The Centropomidae (Snook or Robalo) are a single genus family of freshwater and marine fishes in Order Perciformes, including the common snook or r?balo, Centropomus undecimalis. Prior to 2004, three other genera were placed in Centropomidae in subfamily Latinae, which has since been raised to the family level and renamed Latidae because a cladistic analysis showed the old Centropomidae to be paraphyletic. Each of the four species (fat, swordspine, common, and tarpon) can be easily identified by their lateral black line. They are good tablefare, and are a sought after gamefish but tricky to catch.
Dating from the upper Cretaceous, the centropomids are of typical percoid shape, distinguished by having two-part dorsal fins, a lateral line that extends onto the tail, and, frequently, a concave shape to the head. They range from 35 centimetres (14 in) to 120 centimetres (47 in) in length and are found in tropical and subtropical waters.
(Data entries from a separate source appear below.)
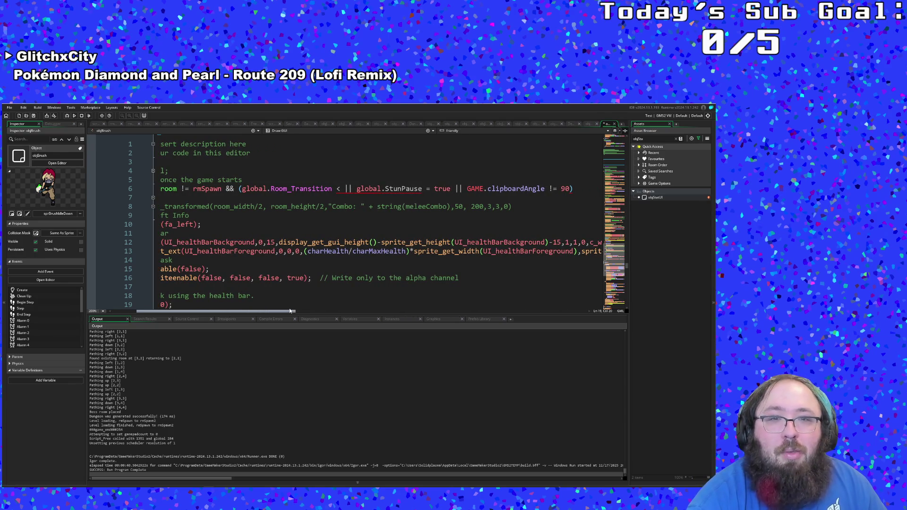
{"action": "left_click", "coordinate": [360, 190]}
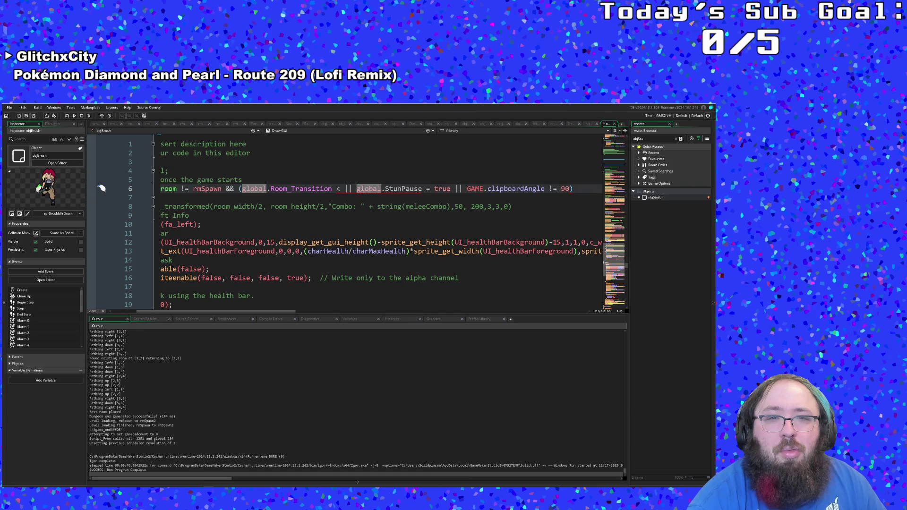
{"action": "left_click_drag", "start_coordinate": [356, 188], "coordinate": [243, 189]}
{"action": "key", "text": "BackSpace"}
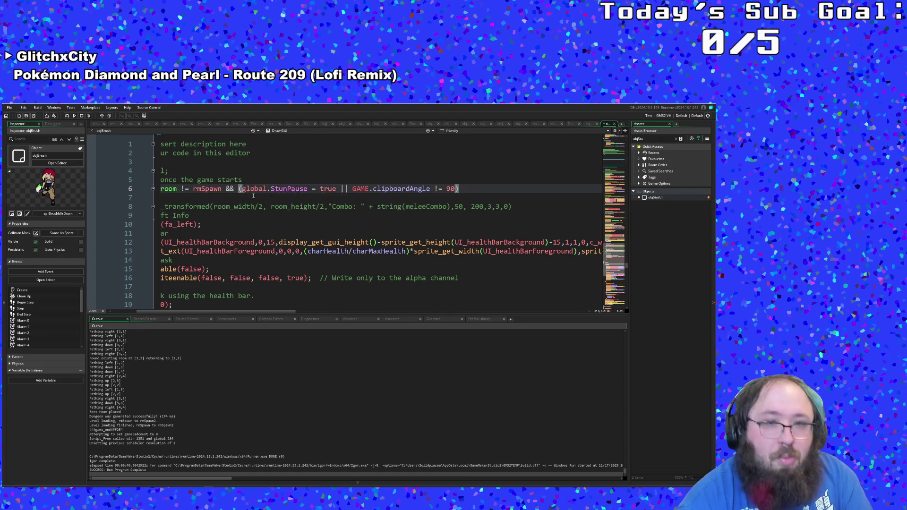
{"action": "left_click", "coordinate": [253, 196]}
Step: Debug-run the game, start from the title, and walk into the library room until the index error appears
{"action": "left_click", "coordinate": [10, 107]}
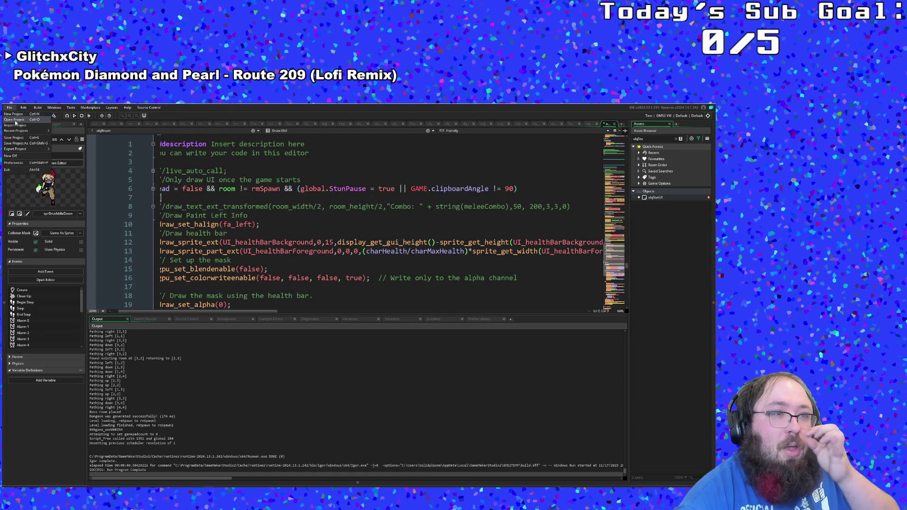
{"action": "left_click", "coordinate": [58, 124]}
{"action": "left_click", "coordinate": [66, 116]}
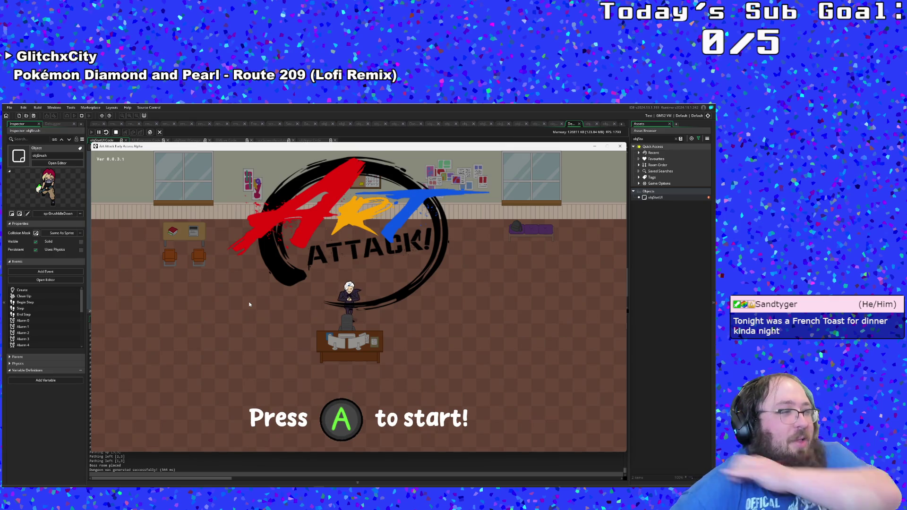
{"action": "key", "text": "Return"}
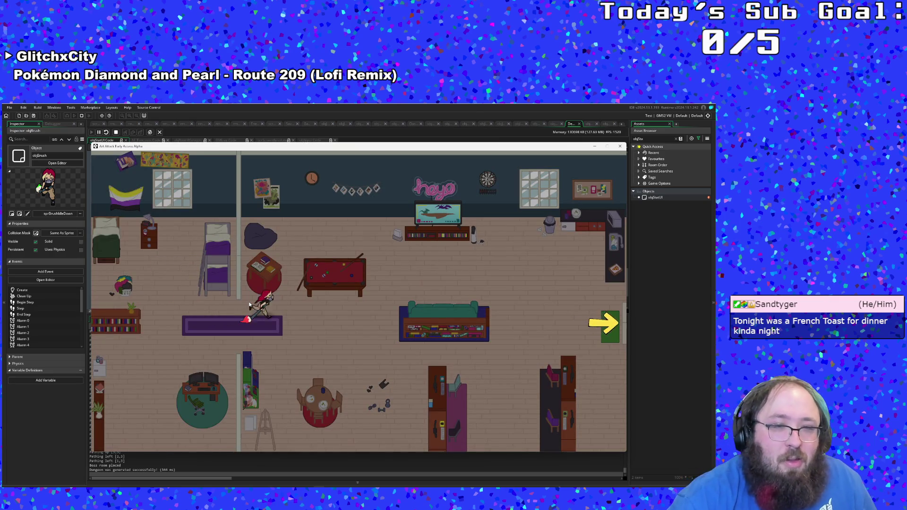
{"action": "key", "text": "Right"}
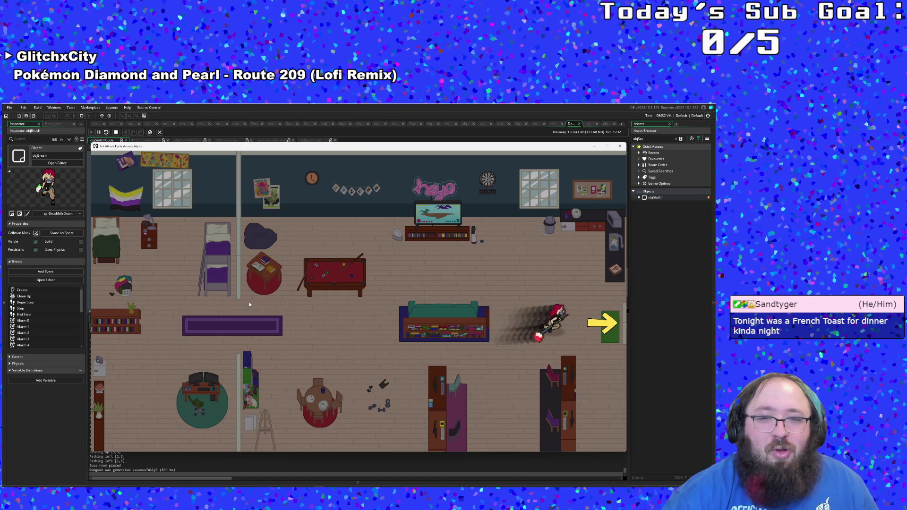
{"action": "key", "text": "Left"}
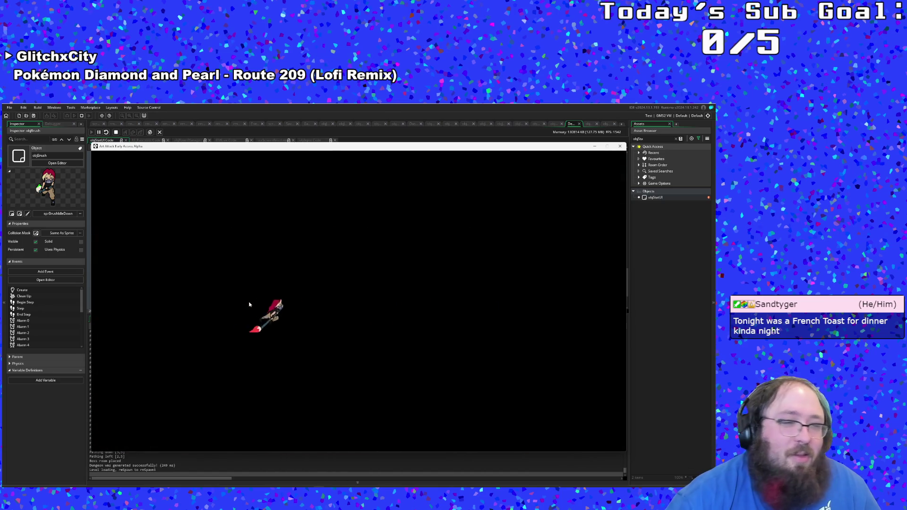
{"action": "key", "text": "Right"}
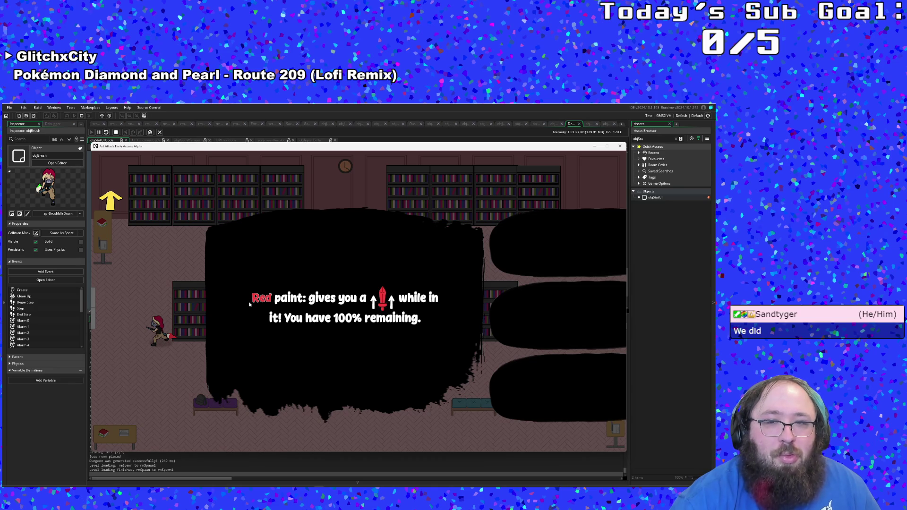
{"action": "scroll", "coordinate": [249, 305], "scroll_direction": "down", "scroll_amount": 2}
There are two species of Tarpon, one native to the Atlantic, and the other to the Indo-Pacific oceans. They are the only members of the family Megalopidae and genus Megalops.
Tarpon are large coastal fish growing up to 8 feet in length. They are large-headed, relatively slender silver-sided fish with extremely large scales.
Tarpon are prized by anglers for their leaping, head-shaking fight. However they have little to no food value and are normally released un-harmed.
When swimming in oxygen-poor water, tarpons can breathe air from the surface using their swim bladder as a primitive lung. They have leptocephalic larvae similar to those of eels, which float in surface waters before taking on the adult form, at which time they migrate to inshore waters where they mature before returning to the ocean . The genus name derives from the Greek adjective- megalos meaning “large”, and the noun – ops, meaning “face”.